This weeks yoga story is about Anna Guest-Jelley, a curvy woman who practices and teaches yoga in Nashville, Tennessee.
My dad is a writer, and he and I have always connected through the written word. Soaking up books like sponges--especially on beach vacations. Penning a hilarious yet informative end-of-year newsletter. Expressing something poignant when needed.
I followed in my dad’s footsteps and got a degree in English, and then another. There was a time when I loved creative writing: I wrote poems and free-form stories. I imagined myself holed up in a writers’ colony, working away in my solitary cabin.
Somewhere along the way, though, writing became only practical to me. I could express myself well in reports and produce compelling marketing. As I started doing this more and more, I began identifying with it. I saw myself as someone who could get * important * points * across. Who was alternately serious, warm, convincing, or thoughtful, depending on the subject and task at hand.
The more I did this, though, the more I forgot about my other writing loves. The more I started saying things like “Oh, I’m not a creative writer” with a sneer of disdain. I didn’t so much look down on people with those skills as dismiss the fact that anyone could ever associate me with it. That wasn’t my thing. That wasn’t me.
It’s interesting now to look back on this arc of my so-far writing life. This move toward “serious” writing coincided with a marked hardness in my life--to always focusing on moving up in my career, to not bothering with things like emotions, to trying to hate my body into thin submission.
The yoga mat is where all this started to fall apart--in the best of ways (although it didn’t always feel that way). After years of straining through classes and forcing myself to do a posture in the exact way the teacher instructed because I couldn’t imagine any other option, I took another look at my practice. And after nearly fifteen years of dieting and the inherent struggles associated with the fluctuations between binging and restricting, I was questioning whether or not there was a better way. Whether maybe, just maybe, the stories I’d invented about myself were just that--tales spun out of insecurity and a desire to guard myself: “not a creative writer,” “too curvy for yoga,” “not good enough until I reach x pounds.”
This began an exquisite journey for me--one I’m very much still on.
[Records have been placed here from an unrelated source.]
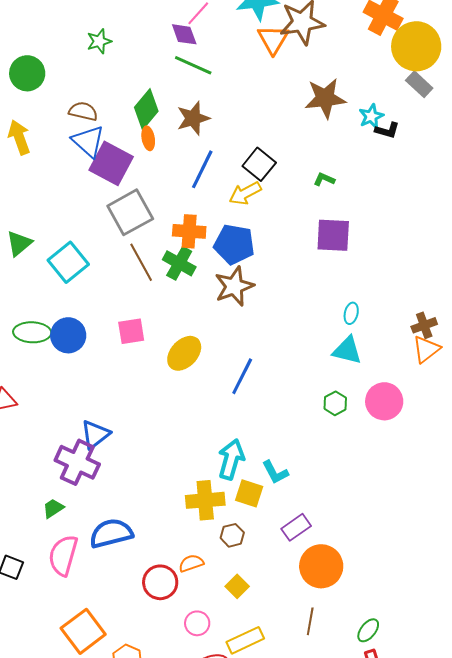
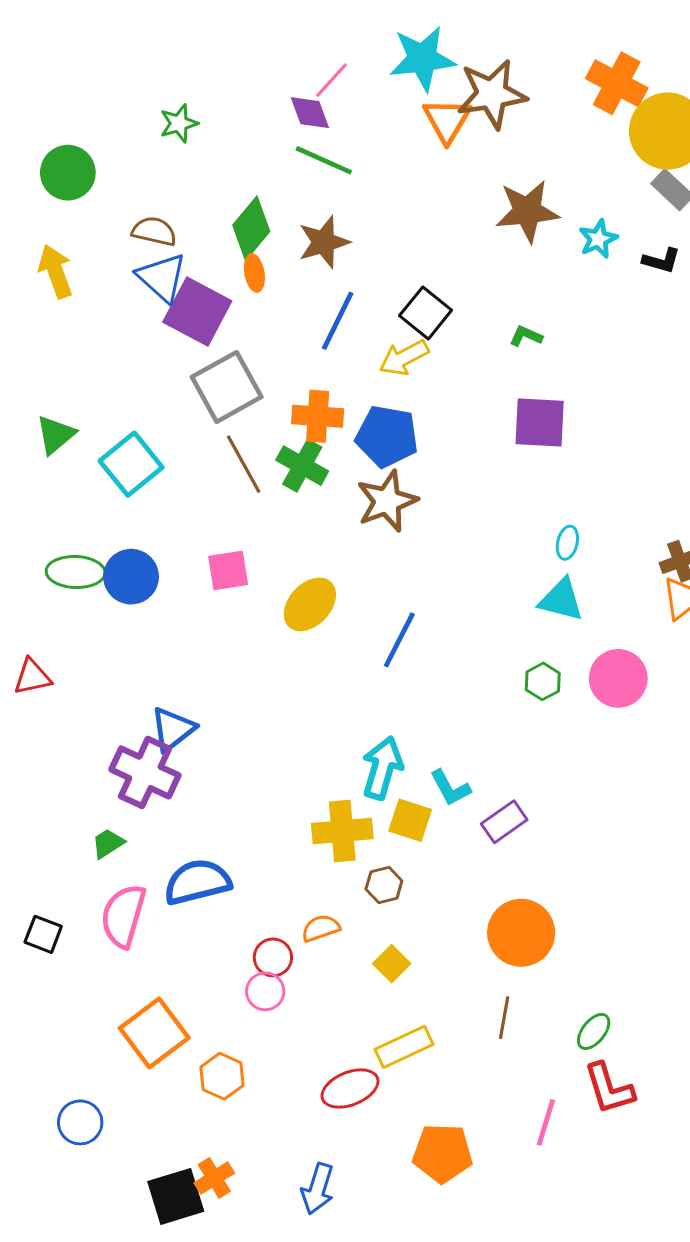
black L-shape: (387, 130) -> (661, 261), moved
purple rectangle: (296, 527) -> (504, 822), moved
red circle: (160, 582) -> (273, 957), size x0.7
pink circle: (197, 623) -> (265, 991), moved

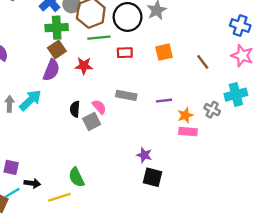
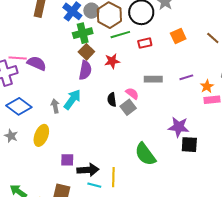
purple star: (144, 155) -> (179, 127), size x1.5
green semicircle: (76, 177) -> (145, 154), moved, size x1.4
black arrow: (32, 183) -> (88, 170), size x1.5
cyan line: (12, 193) -> (94, 185), moved, turned 56
yellow line: (59, 197) -> (113, 177), turned -60

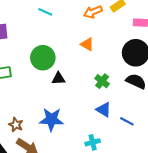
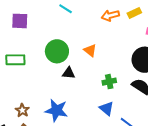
orange triangle: (87, 44) -> (90, 50), moved
green cross: (102, 81) -> (109, 82), turned 32

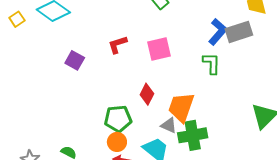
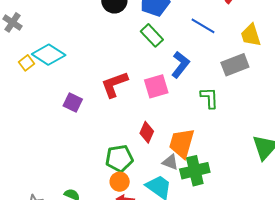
yellow square: (17, 19) -> (26, 63), moved
blue L-shape: (218, 32) -> (180, 65), moved
red L-shape: (117, 45) -> (115, 84), size x1.4

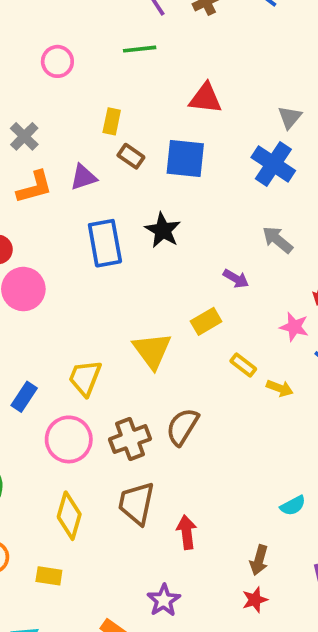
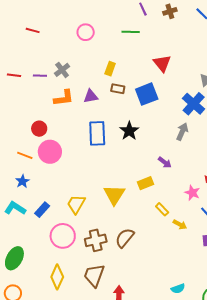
red triangle: (205, 98) -> (162, 63), turned 36
brown rectangle: (131, 156) -> (118, 89), turned -32
blue square: (185, 159) -> (147, 94), turned -35
gray arrow: (277, 240) -> (182, 132), moved, turned 66

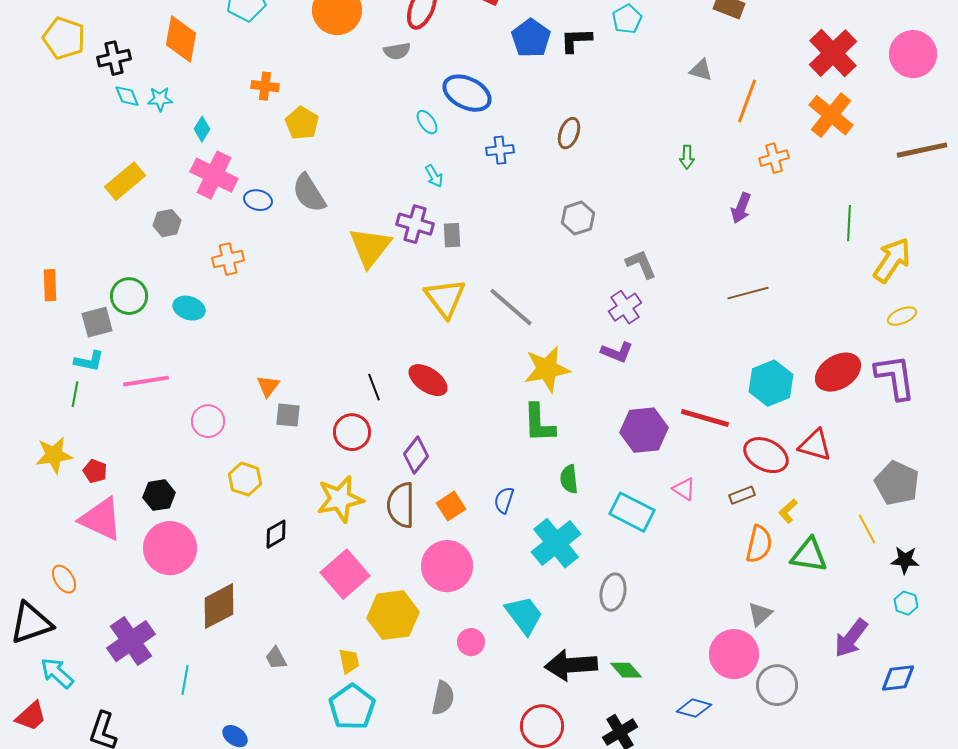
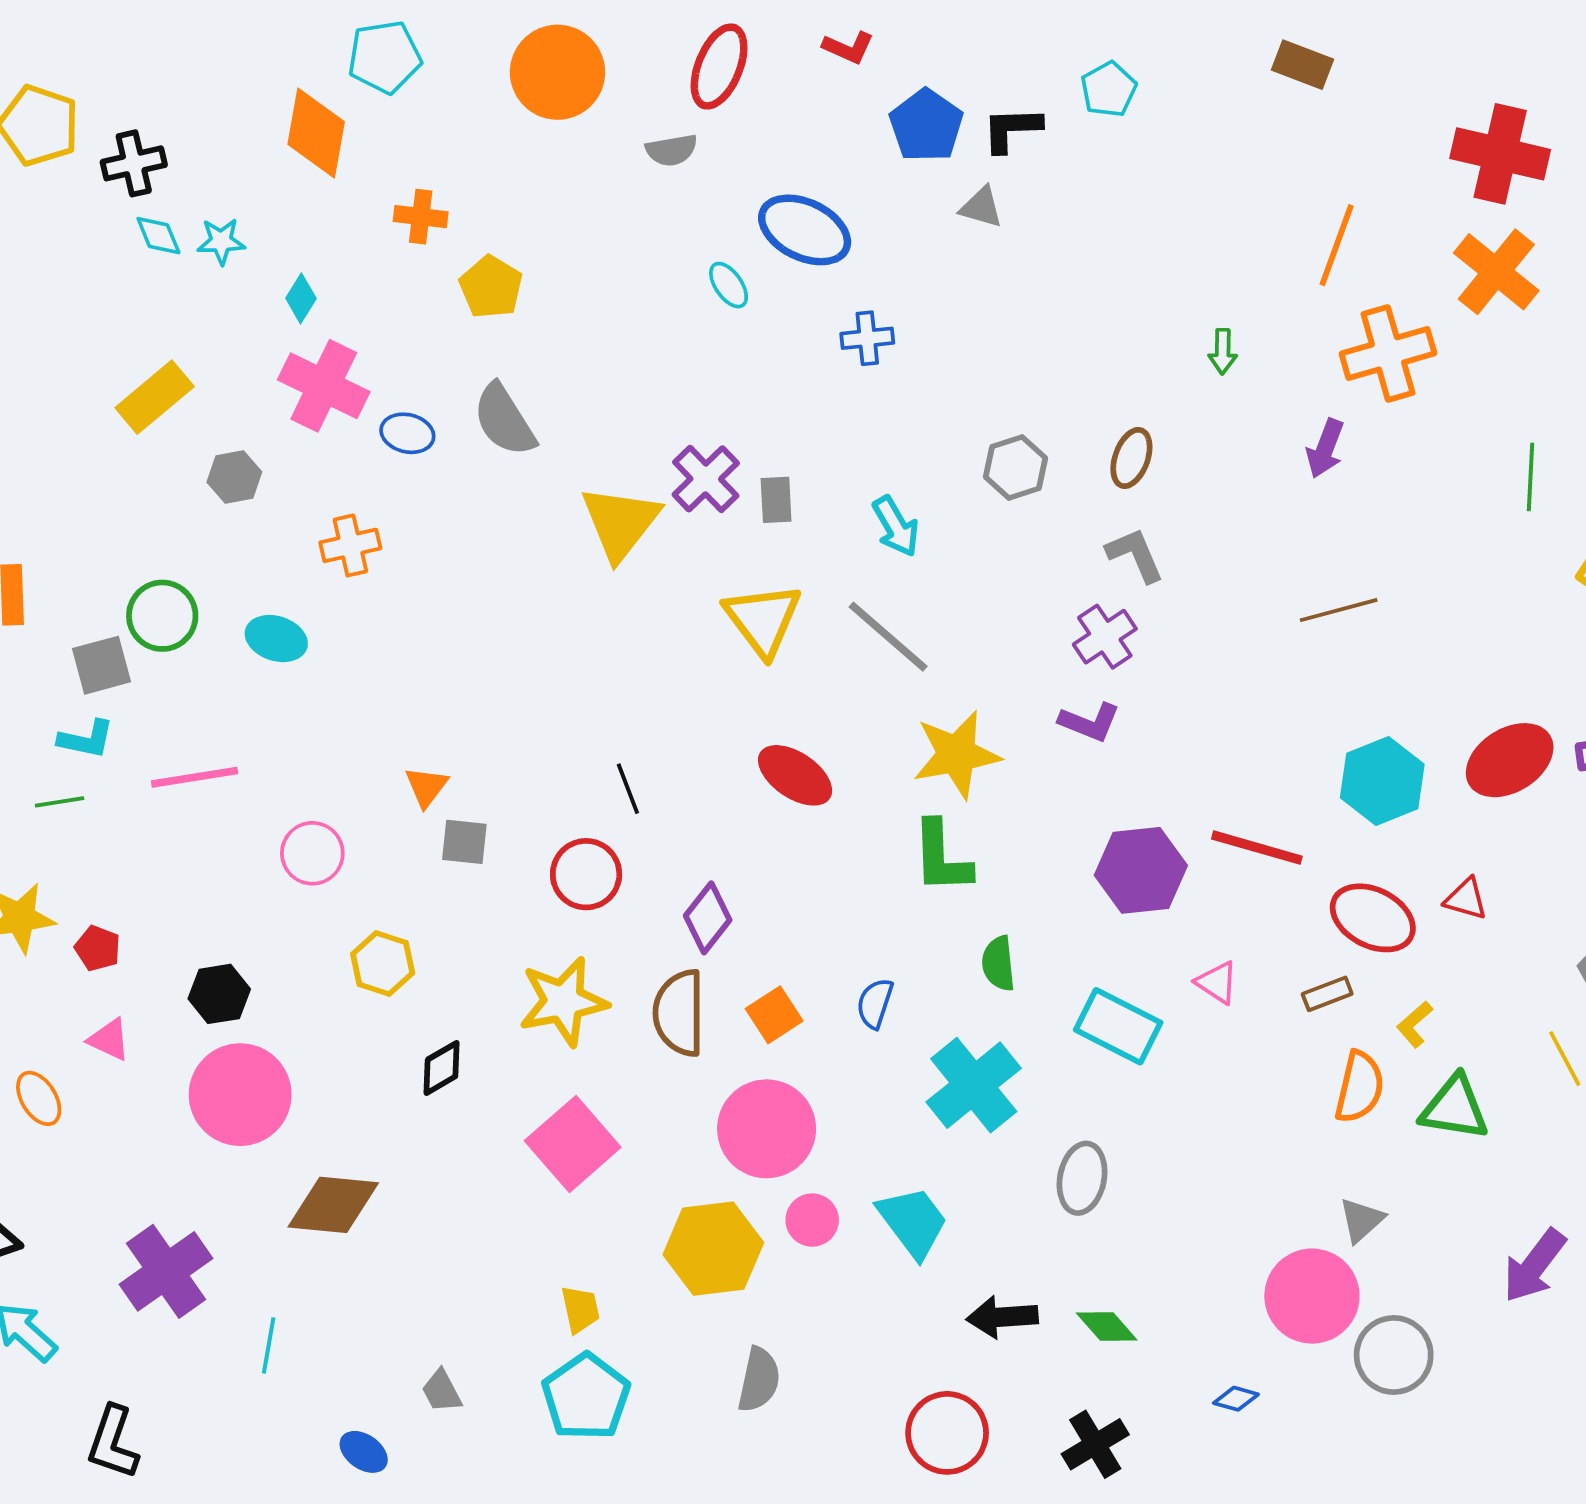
orange diamond: (181, 39) -> (316, 133), moved
red cross: (833, 53) -> (1500, 154), turned -33
gray triangle: (701, 70) -> (981, 207), moved
brown ellipse: (569, 133) -> (1131, 458), moved
orange cross: (774, 158) -> (1388, 353), size x1.6
cyan arrow: (434, 176) -> (896, 526), moved, size x1.4
purple cross: (415, 224) -> (706, 479), turned 30
red ellipse: (428, 380) -> (795, 775), moved
green line: (75, 394) -> (60, 802), turned 70
red triangle: (815, 445) -> (1466, 899), size x0.7
pink triangle: (101, 519) -> (109, 1040), size x0.5
orange ellipse: (64, 579) -> (39, 1098), moved
brown diamond: (219, 606) -> (333, 1205), turned 33
yellow hexagon: (393, 615) -> (713, 1249), moved
pink circle: (471, 642) -> (812, 1220), moved
gray trapezoid: (276, 658) -> (442, 1391), moved
black arrow: (571, 665) -> (1002, 1317), size x0.7
blue diamond: (694, 708) -> (1236, 1399), size x0.7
What I’ve found is that the more I open to my body, just as it is today (which is a harder reality to face than I would have initially thought), the more I see some things that surprise--and delight--me. That I have a husband who loves me for me. That my life is full of interesting and loving friends, colleagues and family. That my yoga practice is beautiful, even if it’s not what you’ll see in the latest copy of Cosmo. That I am a writer, and that creativity takes many different forms.
I’ve learned to breathe into the curves--of my writing, my body and my life. Whether lying in Savasana or typing at my computer, I’m seeing what fresh joys arise--even if they manifest as pain or grief or doubt. Because what I’ve found for me, and now my yoga students, is that we all want to connect with our bodies and hopes, regardless of our size. And that is certainly something worth claiming.